Find the lines of the material below that include the string "жалпы", then copy each one.

Data for processing Block Start

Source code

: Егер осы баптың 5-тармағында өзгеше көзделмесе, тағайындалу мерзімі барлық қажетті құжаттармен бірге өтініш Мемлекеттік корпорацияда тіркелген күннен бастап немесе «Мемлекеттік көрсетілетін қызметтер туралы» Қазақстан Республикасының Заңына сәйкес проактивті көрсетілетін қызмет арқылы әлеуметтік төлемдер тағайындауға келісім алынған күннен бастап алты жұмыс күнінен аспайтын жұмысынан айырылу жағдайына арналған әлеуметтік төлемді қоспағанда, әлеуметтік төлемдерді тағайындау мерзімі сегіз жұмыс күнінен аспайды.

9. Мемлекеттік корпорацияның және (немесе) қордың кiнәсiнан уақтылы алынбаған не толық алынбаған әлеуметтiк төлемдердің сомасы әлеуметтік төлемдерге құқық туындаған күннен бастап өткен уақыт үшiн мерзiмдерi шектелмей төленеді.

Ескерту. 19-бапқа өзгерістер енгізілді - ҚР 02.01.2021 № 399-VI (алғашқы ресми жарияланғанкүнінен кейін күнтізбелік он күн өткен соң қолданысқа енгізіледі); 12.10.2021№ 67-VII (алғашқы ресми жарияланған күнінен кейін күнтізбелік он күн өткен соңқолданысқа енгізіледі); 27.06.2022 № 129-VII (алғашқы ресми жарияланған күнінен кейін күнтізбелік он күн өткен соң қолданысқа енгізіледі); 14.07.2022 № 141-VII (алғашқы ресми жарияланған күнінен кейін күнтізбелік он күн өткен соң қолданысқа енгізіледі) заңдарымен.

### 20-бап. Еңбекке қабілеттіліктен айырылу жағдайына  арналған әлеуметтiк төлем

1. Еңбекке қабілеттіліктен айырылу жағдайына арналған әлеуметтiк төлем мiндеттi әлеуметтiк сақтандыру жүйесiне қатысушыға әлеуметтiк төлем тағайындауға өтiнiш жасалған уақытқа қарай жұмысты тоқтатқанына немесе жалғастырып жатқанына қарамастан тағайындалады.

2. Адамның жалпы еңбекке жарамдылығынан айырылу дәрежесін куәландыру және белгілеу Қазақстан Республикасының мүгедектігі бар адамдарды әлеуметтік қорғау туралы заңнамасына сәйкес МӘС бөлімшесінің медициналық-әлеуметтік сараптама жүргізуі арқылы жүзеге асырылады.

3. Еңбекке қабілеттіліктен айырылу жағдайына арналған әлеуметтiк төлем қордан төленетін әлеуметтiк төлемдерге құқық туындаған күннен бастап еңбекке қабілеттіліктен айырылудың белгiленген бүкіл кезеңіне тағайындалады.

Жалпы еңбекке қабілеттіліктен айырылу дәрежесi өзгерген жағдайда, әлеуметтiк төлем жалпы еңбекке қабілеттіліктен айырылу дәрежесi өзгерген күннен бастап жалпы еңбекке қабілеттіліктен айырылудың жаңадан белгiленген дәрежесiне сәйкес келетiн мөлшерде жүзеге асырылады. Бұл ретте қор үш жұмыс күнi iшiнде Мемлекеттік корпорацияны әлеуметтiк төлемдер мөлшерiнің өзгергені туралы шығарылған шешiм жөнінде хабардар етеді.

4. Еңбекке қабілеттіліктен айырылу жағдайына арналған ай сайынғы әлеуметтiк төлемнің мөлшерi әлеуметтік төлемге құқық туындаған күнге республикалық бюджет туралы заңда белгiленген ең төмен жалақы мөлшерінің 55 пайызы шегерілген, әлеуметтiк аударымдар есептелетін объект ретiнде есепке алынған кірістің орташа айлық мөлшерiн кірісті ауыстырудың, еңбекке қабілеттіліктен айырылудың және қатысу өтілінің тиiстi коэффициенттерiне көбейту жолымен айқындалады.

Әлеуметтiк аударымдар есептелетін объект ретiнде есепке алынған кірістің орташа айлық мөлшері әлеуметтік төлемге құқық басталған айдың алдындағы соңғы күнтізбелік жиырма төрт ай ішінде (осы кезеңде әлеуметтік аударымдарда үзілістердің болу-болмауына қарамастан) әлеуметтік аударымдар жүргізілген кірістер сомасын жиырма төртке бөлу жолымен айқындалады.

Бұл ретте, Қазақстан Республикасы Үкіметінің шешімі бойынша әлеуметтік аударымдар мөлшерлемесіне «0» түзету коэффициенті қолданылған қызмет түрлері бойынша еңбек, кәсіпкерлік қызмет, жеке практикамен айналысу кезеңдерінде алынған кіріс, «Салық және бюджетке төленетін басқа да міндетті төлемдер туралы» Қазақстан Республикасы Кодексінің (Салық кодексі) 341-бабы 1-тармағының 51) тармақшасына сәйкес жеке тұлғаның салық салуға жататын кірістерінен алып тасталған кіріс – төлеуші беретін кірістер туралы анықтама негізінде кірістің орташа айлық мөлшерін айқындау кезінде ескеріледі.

Data for processing Block End

* Result for this exercise:
2. Адамның жалпы еңбекке жарамдылығынан айырылу дәрежесін куәландыру және белгілеу Қазақстан Республикасының мүгедектігі бар адамдарды әлеуметтік қорғау туралы заңнамасына сәйкес МӘС бөлімшесінің медициналық-әлеуметтік сараптама жүргізуі арқылы жүзеге асырылады.
Жалпы еңбекке қабілеттіліктен айырылу дәрежесi өзгерген жағдайда, әлеуметтiк төлем жалпы еңбекке қабілеттіліктен айырылу дәрежесi өзгерген күннен бастап жалпы еңбекке қабілеттіліктен айырылудың жаңадан белгiленген дәрежесiне сәйкес келетiн мөлшерде жүзеге асырылады. Бұл ретте қор үш жұмыс күнi iшiнде Мемлекеттік корпорацияны әлеуметтiк төлемдер мөлшерiнің өзгергені туралы шығарылған шешiм жөнінде хабардар етеді.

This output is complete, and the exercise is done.